Buffalo NAACP: Stop Naming Things After 13th President

BUFFALO (AP) —

Buffalo’s celebration of former President Millard Fillmore as a hometown hero is evident throughout the city and suburbs — in the street, college and hospital that bear his name, in the statue that rises outside City Hall and in the landmark status of the house he built.

That’s enough, says the NAACP.

The Buffalo branch of the nation’s oldest civil rights organization has asked elected officials to deny any future requests to attach the 13th president’s name to places or things, citing his signing of the 1850 Fugitive Slave Act that allowed for the capture and return of runaway slaves.

“We didn’t ask them to destroy anything or remove anything,” Buffalo NAACP President Frank Mesiah said. “Just don’t do anything to enhance his presence … because, from our perspective, he was not a friend.”

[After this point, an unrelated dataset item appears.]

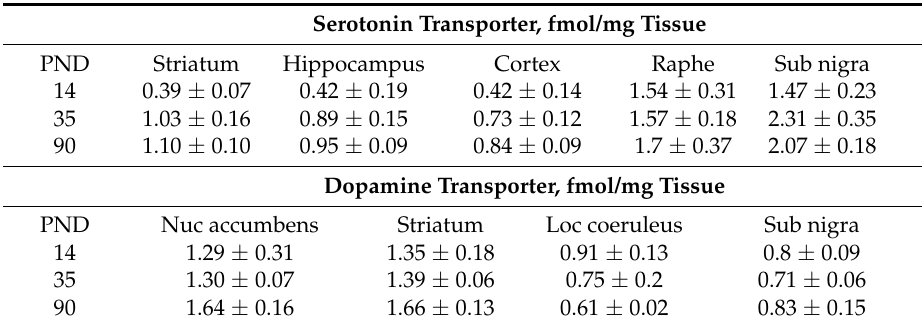
Table 2. Control Levels of Serotonin and Dopamine Transporters during Postnatal Development.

Aurora Historical Society Director Robert Goller said Fillmore’s signing of the 1850 act is just one part of his legacy. Fillmore was an abolitionist and just the third president who didn’t own slaves, but he signed the act to try to stave off the Civil War.

“It didn’t work,” Goller said. “The compromise actually just made the North mad because it kept slavery and the South mad because it prevented its spread to California and out West.”

The NAACP’s stance is understandable, Goller said, “but I think all of the accomplishments (Fillmore) made in Buffalo is why there are streets named after him and places named after him. You have to take the person as a whole.”